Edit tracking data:
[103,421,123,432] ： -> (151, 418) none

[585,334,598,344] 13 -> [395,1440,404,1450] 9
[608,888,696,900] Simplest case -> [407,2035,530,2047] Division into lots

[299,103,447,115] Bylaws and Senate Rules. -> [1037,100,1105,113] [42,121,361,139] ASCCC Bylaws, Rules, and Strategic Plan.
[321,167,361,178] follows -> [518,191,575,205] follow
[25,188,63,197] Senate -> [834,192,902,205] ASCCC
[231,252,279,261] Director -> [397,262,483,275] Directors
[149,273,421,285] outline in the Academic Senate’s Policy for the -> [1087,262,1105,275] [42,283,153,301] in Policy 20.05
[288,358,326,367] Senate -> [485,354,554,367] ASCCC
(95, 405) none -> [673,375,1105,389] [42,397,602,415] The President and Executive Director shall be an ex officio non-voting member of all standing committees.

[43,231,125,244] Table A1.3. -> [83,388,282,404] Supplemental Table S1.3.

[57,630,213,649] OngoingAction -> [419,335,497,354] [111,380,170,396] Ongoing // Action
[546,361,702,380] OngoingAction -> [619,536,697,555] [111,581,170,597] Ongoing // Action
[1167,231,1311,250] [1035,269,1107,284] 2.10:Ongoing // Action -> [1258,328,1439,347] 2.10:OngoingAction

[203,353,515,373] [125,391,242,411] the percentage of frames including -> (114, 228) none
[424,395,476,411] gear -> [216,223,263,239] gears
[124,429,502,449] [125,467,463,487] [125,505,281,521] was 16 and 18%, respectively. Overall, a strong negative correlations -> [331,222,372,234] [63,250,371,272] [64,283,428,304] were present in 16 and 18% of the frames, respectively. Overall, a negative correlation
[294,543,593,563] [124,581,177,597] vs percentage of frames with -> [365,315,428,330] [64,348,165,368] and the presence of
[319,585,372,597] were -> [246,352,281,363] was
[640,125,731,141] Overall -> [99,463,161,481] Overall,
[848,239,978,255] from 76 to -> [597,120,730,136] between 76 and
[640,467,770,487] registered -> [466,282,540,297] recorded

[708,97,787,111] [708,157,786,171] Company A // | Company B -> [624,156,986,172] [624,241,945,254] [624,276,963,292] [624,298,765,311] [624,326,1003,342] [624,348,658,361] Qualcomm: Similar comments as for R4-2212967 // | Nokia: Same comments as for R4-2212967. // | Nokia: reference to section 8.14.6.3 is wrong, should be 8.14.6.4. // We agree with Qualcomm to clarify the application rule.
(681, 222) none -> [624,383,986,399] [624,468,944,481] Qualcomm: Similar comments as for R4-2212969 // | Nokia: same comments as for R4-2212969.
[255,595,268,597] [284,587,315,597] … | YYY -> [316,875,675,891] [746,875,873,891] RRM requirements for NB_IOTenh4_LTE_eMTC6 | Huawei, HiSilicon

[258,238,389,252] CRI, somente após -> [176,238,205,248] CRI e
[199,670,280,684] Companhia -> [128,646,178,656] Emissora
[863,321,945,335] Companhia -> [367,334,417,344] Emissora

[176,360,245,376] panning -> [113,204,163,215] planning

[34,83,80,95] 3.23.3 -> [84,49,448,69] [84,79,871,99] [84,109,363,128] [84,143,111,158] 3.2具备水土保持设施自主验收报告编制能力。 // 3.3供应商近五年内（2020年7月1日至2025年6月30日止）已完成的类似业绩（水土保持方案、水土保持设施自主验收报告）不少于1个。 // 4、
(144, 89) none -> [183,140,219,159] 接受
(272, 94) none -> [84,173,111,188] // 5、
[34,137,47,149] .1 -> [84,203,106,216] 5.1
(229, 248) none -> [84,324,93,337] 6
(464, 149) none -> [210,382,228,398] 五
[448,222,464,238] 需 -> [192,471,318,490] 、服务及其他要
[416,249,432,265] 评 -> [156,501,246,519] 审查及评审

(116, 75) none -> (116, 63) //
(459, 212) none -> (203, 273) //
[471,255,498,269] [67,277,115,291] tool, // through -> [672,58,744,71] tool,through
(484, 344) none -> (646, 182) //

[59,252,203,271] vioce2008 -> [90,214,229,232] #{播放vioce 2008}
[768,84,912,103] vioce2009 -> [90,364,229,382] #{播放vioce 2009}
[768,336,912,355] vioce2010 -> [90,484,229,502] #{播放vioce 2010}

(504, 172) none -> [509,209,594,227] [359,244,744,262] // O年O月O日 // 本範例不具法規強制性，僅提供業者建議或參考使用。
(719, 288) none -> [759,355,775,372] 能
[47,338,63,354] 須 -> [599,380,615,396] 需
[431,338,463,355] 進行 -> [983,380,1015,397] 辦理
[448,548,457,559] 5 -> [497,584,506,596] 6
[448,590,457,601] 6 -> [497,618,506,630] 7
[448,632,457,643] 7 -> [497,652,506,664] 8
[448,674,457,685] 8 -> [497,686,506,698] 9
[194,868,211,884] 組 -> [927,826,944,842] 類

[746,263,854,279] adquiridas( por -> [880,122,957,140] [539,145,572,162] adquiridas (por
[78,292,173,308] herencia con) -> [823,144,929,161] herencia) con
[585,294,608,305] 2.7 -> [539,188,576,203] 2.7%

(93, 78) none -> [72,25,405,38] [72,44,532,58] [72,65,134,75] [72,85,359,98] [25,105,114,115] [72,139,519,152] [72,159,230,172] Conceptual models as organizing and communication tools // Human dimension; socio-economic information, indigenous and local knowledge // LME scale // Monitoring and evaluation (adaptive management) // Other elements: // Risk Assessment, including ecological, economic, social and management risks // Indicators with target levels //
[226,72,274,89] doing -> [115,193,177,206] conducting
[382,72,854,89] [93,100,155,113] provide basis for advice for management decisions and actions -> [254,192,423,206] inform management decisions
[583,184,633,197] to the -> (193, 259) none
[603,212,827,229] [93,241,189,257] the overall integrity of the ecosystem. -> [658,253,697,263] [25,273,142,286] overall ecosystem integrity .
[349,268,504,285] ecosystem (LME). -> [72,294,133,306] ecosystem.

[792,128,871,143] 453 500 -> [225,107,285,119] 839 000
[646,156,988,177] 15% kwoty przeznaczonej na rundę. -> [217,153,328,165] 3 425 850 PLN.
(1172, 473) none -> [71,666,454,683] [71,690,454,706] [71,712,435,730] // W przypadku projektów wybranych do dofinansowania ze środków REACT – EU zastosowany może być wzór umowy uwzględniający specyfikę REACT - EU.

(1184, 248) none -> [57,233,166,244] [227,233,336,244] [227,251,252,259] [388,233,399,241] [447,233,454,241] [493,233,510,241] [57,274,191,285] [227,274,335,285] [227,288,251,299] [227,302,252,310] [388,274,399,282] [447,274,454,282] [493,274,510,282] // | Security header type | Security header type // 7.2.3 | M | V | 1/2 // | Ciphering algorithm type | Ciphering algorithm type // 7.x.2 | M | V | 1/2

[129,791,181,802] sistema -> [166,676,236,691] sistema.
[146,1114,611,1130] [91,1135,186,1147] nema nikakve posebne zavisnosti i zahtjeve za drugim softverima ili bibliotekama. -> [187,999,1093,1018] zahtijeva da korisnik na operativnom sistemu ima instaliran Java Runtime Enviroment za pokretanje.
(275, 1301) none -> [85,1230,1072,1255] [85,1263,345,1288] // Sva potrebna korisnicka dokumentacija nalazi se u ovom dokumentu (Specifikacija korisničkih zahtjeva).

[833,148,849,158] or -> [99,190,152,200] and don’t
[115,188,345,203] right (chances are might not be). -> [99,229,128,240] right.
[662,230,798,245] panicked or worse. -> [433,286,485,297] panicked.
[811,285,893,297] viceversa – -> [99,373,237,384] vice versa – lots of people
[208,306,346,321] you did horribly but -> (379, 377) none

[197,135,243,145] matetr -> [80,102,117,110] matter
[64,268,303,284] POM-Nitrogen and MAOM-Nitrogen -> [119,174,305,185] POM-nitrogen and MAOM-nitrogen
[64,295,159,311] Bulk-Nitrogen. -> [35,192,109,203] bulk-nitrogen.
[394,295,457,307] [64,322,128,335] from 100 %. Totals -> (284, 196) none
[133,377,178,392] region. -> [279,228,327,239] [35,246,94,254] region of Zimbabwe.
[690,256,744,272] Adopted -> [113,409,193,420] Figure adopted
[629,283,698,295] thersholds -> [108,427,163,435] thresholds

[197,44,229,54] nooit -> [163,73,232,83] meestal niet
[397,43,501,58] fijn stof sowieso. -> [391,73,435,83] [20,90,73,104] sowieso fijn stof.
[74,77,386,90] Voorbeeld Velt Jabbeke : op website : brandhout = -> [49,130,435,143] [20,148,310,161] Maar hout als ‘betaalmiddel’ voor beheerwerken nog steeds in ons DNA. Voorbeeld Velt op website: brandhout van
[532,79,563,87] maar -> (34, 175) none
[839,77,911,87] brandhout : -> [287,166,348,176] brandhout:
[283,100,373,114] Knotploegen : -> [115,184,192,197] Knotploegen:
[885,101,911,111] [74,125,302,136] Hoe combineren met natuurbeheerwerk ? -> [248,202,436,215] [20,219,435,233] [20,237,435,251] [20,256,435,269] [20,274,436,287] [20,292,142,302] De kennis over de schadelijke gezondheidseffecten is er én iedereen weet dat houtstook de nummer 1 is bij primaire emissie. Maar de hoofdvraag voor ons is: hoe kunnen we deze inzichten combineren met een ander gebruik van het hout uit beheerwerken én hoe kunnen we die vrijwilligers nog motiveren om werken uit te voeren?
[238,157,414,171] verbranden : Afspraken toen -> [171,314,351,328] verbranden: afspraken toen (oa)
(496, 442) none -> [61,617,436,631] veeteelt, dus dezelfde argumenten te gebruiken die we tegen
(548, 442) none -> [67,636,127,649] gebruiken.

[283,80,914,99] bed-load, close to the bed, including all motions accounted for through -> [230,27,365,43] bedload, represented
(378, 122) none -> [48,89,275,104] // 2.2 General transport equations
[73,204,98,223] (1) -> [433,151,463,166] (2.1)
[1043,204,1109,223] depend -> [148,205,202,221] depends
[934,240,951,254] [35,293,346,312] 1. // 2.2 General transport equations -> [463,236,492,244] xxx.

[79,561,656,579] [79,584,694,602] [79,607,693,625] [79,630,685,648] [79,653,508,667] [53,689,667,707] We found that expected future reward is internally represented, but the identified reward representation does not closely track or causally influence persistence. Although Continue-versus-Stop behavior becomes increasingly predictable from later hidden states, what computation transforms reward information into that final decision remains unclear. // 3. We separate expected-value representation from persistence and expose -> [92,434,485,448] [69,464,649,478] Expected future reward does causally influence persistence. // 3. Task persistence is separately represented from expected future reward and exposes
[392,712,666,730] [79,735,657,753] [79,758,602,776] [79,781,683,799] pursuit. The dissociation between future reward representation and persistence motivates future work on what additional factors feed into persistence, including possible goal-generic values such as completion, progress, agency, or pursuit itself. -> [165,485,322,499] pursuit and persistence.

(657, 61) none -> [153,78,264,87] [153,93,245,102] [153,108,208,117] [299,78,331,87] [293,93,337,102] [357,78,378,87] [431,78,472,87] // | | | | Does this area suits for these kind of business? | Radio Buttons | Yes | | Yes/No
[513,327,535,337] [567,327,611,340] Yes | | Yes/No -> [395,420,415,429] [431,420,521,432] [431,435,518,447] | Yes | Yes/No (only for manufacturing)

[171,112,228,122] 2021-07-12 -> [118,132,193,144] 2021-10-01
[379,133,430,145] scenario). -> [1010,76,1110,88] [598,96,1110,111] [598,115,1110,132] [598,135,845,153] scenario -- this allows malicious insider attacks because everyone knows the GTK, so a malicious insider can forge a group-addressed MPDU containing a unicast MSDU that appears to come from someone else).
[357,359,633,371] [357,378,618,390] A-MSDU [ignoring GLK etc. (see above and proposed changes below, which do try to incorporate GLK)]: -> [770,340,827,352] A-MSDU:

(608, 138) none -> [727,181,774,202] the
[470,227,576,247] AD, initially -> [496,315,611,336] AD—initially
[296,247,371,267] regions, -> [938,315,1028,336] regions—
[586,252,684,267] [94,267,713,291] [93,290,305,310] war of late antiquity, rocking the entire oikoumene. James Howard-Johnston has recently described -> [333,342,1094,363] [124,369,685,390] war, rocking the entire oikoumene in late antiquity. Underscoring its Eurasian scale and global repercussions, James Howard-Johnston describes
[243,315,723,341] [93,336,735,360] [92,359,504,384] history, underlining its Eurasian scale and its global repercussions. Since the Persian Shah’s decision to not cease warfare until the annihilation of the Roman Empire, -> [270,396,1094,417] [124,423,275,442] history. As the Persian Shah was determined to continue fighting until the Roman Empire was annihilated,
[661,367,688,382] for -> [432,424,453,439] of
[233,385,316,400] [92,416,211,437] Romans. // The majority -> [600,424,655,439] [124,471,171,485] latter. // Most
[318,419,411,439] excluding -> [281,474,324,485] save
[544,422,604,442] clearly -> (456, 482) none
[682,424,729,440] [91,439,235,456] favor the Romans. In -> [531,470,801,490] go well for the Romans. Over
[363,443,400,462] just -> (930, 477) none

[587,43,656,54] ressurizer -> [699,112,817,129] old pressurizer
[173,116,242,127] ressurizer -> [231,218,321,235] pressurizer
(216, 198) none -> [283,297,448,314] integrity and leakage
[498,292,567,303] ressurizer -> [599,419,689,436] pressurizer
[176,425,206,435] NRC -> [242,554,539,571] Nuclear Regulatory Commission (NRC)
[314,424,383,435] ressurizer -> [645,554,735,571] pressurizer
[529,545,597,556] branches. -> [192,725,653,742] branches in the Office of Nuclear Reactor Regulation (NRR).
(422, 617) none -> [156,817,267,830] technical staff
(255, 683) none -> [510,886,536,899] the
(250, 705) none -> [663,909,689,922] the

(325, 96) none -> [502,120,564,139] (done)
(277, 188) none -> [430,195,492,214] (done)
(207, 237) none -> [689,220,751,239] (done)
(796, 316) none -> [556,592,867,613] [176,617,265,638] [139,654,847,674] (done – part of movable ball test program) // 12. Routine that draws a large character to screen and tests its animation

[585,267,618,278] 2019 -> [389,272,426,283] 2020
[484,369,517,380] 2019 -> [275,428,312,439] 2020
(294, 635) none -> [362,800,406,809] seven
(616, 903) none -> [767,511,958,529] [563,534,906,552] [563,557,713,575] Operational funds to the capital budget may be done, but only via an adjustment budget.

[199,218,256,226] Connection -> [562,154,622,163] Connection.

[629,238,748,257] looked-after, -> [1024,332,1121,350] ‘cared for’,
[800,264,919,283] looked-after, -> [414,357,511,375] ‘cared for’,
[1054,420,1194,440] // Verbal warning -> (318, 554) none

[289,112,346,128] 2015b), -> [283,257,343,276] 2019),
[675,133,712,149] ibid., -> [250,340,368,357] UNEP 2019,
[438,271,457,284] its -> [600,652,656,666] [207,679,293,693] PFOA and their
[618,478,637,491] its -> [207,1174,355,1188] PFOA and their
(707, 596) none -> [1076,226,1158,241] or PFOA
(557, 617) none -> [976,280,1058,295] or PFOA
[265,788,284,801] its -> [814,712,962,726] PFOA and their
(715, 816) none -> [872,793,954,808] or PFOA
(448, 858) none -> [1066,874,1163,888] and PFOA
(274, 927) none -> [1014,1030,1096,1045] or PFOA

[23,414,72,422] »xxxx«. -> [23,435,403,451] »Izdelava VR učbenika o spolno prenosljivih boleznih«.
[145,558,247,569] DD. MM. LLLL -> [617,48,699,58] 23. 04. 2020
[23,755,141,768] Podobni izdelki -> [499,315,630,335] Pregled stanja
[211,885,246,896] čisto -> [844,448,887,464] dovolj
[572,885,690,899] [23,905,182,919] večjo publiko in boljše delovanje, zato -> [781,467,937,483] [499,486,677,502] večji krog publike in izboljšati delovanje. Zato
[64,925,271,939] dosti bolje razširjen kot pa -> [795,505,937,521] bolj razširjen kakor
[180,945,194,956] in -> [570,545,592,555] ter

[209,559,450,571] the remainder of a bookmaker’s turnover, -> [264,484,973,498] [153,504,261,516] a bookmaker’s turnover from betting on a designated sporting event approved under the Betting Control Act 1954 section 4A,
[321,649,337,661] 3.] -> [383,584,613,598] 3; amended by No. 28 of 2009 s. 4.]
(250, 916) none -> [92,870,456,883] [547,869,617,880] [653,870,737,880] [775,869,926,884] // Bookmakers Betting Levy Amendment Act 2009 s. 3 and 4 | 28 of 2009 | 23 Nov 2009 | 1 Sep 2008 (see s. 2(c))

### [Directions]
Show the lines from the data above that contain the string "after".

### [Output of the exercise]
[629,238,748,257] looked-after, -> [1024,332,1121,350] ‘cared for’,
[800,264,919,283] looked-after, -> [414,357,511,375] ‘cared for’,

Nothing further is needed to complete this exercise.